Les stations services ont-elles encore un avenir? Sont-elles condamnées à disparaitre comme les symboles et les outils de la société de consommation et de la civilisation de l’automobile? Ou vont-elles, au contraire, muter et devenir un passage obligé pour recharger les véhicules électriques et remplir les réservoirs des véhicules à hydrogène? Le journal d’architecture ArchDaily s’interroge à la fois sur l’avenir fonctionnel et architectural des stations services appelées quoi qu’il arrive à s’adapter ou à disparaitre.
Depuis les années 1950, la station service est devenue partie intégrante du paysage rural comme urbain. Avec la démocratisation de l’automobile, la station service a quadrillé le territoire et a vu ses services ne cesser de s’élargir. Il y a aux Etats-Unis aujourd’hui 130.000 stations service servant à approvisionner 268 millions de voitures en circulation.
Mais l’âge d’or de la station service appartient au passé. Les populations se concentrent dans des zones de plus en plus densément peuplées offrant de meilleurs système de transport collectifs et le véhicule à moteur thermique est menacé par son homologue électrique dont l’usage est très différent et ne nécessite pas de passer faire le plein dans une station service.

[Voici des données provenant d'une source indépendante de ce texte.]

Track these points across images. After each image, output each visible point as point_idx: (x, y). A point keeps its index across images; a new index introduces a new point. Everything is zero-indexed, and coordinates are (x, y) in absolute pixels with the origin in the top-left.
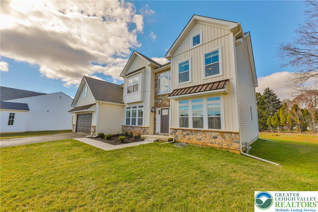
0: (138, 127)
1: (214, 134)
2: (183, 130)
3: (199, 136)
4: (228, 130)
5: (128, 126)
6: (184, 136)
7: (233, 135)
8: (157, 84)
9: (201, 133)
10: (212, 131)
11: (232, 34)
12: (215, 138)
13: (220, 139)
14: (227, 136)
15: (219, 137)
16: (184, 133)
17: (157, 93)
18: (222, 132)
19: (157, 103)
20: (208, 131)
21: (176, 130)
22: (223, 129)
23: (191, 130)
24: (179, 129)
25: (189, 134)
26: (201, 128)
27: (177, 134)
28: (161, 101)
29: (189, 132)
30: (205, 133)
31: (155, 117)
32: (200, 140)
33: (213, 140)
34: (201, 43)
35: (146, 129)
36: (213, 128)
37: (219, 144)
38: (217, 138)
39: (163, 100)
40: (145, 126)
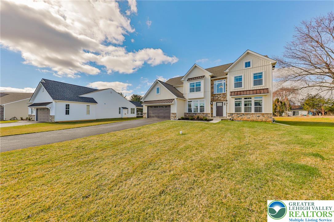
0: (200, 113)
1: (258, 115)
2: (238, 114)
3: (248, 116)
4: (266, 113)
5: (190, 113)
6: (239, 117)
7: (269, 115)
8: (213, 87)
9: (250, 115)
10: (257, 114)
11: (271, 65)
12: (259, 117)
13: (261, 117)
14: (266, 116)
15: (261, 116)
16: (238, 115)
17: (213, 93)
18: (263, 114)
19: (213, 99)
20: (254, 114)
21: (233, 114)
22: (263, 112)
23: (243, 114)
24: (235, 113)
25: (242, 116)
26: (260, 112)
27: (233, 116)
28: (217, 97)
29: (242, 115)
30: (252, 114)
31: (212, 107)
32: (250, 118)
33: (257, 118)
34: (251, 67)
35: (208, 114)
36: (258, 112)
37: (261, 119)
38: (260, 116)
39: (219, 97)
40: (206, 113)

D’ailleurs, la station service est en déclin rapide. En 2016, il y en avait 116.000 en Europe. A la fin de l’année 2017, ce nombre était tombé à 77.000, dont 11.000 en France, 14.000 en Allemagne et 8.000 au Royaume-Uni. Justement au Royaume-Uni, le nombre de stations services a diminué de 80% depuis les années 1970 en dépit d’une augmentation de la consommation d’essence et de diésel de 80%. Et cette tendance doit se poursuivre. Une étude du Boston Consulting Group, rendue publique en juillet 2019, concluait que «près de 80% de la vente de carburant au détail pourrait ne plus être rentable dans 15 ans». Cela tient à l’arrivée massive de véhicules électriques et au fait également que ce type de motorisation devrait inciter au développement de la mobilité partagée et réduire sensiblement la propriété individuelle des véhicules et leur utilisation. A fortiori, si les voitures autonomes finissent par voir le jour.
Le retour du drive-in
Cela nous ramène à la question de départ. Quel est l’avenir des stations services dans un tel contexte? Une des pistes se trouve peut-être dans l’initiative de la société britannique GRIDSERVE. Elle investit un milliard de livres (1,16 milliard d’euros) dans une centaine de stations service au Royaume-Uni pour les convertir à l’usage exclusif des véhicules électriques à batteries (voir la photographie ci-dessus). Ces stations offriront la possibilité de recharger très rapidement, en 30 minutes, les voitures et offriront dans le même temps aux conducteurs et à leurs passagers une expérience comparable à celle d’un aéroport avec des cafés, des restaurants, des supermarchés, des zones de repos avec des connexions internet rapides…
Pat Romano, le Pdg de Chargepoint, le numéro un mondial des bornes de rechargement de véhicules électriques, parie lui sur la disparition et la «déforestation» des stations dans les zones urbaines et sur le fait que les possesseurs de véhicules électriques les rechargeront au travail ou à la maison. Elles n’auront alors plus aucune utilité.
Une analyse qui n’est pas forcément partagée. Le nombre de stations services va continuer à rapidement décroître, mais elles ne sont pas pour autant toutes condamnées, notamment sur les parcours longues distances pour les véhicules électriques et avec la montée en puissance annoncée des véhicules à hydrogène dont il faudra bien remplir les réservoirs. Ainsi, les pétroliers Shell et BP entendent installer des bornes de recharge électriques dans leurs stations. A l’opposé, Elon Musk, le patron de Tesla, s’intéresse à l’idée de construire des restaurants et des cinémas drive-in avec ses bornes de recharge rapides.
La question est donc loin d’être tranchée. La station service peut-elle évoluer et devenir un point essentiel de services dans la transition entre zones urbaines et zones rurales ou est-elle incapable de changer et va disparaitre, relique de notre passé automobile. Réponse dans quelques décennies.